The word reform spelt on wooden bricks, with a stop sign next to it

Focus on quality, supervision and accountability for successful reform, conveyancing pressure group says

The Conveyancing Task Force, a group of practising conveyancers formed in the wake of the government’s home buying and selling reform consultation, has issued a briefing note to MPs warning that the core issues of the transaction process are being overlooked. 

The 23-strong group, which includes small law firms and a PLC alongside individual conveyancers and local law societies, says the structural issues that routinely derail transactions are being overlooked, and the focus of reform should be on quality, supervision and accountability.

In a briefing note sent to Florence Eshalomi MP, chair of the Housing, Communities and Local Government Committee, the CTF stressed that reform must remain grounded in consumer protection, professional accountability and practical deliverability, rather than assuming that speed and digitalisation alone can resolve deep-rooted structural problems.

The group acknowledges consumers are frustrated, and agrees they are increasingly bearing the costs of a property transaction system under mounting pressure, with delays, fall-throughs and poor communication becoming the norm.

But rather than stemming from outdated processes, the CTF argues the deeper causes lie in the way the modern conveyancing market operates. Commonhold, estate management companies, mortgage complications and lender delays all contribute significantly to issues with the transaction process, the group says.

CTF spokesperson Stephen Larcombe explained: “People are spending thousands of pounds, chasing updates for weeks, struggling to speak to the same person twice and facing enormous stress when transactions collapse.
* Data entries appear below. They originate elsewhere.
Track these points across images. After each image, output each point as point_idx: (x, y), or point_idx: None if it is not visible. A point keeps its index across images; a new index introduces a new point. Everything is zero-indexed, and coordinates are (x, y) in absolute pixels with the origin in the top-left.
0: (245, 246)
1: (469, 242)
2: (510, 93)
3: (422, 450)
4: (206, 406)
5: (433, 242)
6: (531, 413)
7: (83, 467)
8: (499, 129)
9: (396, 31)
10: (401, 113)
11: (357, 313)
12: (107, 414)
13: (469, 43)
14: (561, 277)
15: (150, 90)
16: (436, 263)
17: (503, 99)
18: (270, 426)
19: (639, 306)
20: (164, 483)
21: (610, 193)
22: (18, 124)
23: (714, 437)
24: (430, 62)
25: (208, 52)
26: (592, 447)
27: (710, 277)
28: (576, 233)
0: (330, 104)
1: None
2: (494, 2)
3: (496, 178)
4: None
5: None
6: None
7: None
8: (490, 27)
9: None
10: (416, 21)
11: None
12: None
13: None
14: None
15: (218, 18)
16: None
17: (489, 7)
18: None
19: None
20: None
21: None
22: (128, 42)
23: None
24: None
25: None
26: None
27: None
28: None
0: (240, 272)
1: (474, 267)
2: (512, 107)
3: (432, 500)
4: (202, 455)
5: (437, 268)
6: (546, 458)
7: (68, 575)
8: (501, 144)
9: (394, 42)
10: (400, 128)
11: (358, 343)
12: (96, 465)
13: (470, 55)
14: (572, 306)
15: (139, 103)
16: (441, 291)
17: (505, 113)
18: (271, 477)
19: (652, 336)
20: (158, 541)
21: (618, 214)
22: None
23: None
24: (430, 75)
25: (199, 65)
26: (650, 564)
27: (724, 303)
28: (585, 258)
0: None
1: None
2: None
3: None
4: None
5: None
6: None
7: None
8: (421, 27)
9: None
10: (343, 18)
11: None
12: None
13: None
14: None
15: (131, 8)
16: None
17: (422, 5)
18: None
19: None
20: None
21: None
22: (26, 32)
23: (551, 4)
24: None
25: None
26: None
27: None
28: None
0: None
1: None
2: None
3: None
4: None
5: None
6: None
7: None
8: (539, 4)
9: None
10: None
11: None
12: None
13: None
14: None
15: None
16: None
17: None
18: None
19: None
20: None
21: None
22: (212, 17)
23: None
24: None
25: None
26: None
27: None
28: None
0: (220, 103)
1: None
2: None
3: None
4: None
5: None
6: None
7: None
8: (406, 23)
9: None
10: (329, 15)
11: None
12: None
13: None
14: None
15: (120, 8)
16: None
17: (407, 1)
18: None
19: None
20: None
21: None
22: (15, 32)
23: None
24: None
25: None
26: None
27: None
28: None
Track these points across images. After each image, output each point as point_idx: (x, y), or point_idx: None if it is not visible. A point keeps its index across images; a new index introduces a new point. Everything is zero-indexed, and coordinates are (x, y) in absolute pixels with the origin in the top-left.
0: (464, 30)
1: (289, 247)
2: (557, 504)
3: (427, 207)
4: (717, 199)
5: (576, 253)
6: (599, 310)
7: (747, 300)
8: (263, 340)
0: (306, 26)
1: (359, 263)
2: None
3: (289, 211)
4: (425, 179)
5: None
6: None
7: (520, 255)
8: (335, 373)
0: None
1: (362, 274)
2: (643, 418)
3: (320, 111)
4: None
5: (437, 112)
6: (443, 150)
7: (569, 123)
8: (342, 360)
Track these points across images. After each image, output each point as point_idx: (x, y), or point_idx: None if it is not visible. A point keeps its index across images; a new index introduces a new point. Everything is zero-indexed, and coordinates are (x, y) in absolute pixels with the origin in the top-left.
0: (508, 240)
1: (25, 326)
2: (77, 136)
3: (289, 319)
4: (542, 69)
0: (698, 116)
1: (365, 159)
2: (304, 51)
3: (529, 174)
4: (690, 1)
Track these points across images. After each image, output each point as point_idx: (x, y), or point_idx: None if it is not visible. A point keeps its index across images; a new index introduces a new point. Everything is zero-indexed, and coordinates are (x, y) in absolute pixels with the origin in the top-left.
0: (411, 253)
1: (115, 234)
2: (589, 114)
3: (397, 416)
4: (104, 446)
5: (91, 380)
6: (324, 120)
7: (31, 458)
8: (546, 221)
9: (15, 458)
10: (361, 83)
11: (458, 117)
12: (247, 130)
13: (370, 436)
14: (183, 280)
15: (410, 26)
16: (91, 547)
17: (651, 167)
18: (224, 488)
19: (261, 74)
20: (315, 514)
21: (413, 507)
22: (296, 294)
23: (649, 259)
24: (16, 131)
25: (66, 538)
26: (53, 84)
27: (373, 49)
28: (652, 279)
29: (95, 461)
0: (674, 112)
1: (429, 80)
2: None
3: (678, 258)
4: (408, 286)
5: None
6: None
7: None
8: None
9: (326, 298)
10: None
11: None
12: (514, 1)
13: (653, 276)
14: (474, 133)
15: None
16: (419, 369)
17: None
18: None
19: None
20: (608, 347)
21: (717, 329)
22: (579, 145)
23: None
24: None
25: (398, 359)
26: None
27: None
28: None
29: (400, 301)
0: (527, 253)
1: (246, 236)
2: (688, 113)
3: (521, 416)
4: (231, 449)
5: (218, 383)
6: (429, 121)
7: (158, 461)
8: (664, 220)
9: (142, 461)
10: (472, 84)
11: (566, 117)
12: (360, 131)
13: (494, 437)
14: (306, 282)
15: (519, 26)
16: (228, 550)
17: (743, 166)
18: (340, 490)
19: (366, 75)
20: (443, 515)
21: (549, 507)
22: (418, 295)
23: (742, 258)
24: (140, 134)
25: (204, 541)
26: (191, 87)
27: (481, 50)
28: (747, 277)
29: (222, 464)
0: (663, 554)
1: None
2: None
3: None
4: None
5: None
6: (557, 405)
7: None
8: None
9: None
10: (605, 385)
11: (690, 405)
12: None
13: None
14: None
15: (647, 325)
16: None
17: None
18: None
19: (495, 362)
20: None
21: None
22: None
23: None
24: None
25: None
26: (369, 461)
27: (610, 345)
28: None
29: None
“Nobody is arguing against sensible reform. But no amount of extra paperwork or digital process will fix a system if professional supervision, continuity and accountability continue to weaken in parts of the conveyancing sector.

“Conveyancing is not an administrative task. It is a professional legal service requiring judgment, investigation, accountability and experience.”

Many of the current proposals for reform risk over-simplifying the causes of delays, the group argues, and says the voices of those working daily in the system must be heard.

In the briefing note, the CTF says the core problem behind the process is being overlooked and claims the quality, supervision and accountability of conveyancing provision within parts of the market has deteriorated under increasing pressure from volume-driven business models.

“No amount of additional process or digitalisation will compensation for weak professional standards, inadequate supervision or excessive caseloads,” the group warns.

“Conveyancing is a legal discipline requiring careful investigation, interpretation and risk assessment. It cannot safely be reduced to a largely administrative workflow.”

Policy contradictions leave conveyancers legally accountable for conflicting priorities, the CTF adds, with government proposals promising faster, simpler and cheaper transactions and the Treasury imposing increasingly complex AML obligations on firms.

While the CTF acknowledges modernisation of the home buying and selling process “is both necessary and welcome”, it says it must be “evidence-led, proportionate and operationally realistic”.

Sustainable reform should focus on “genuine structural causes of delay and inefficiency,” the group says, which include AML reform, simplifying SDLT, accessible planning and building control records, protections for historic building regulations, and improving central and local government services.

“Government must avoid pursuing contradictory policy objectives that simultaneously increase compliance burdens while demanding faster transaction,” the CTF said.

“Digitalisation should support professional judgement, not replace it.”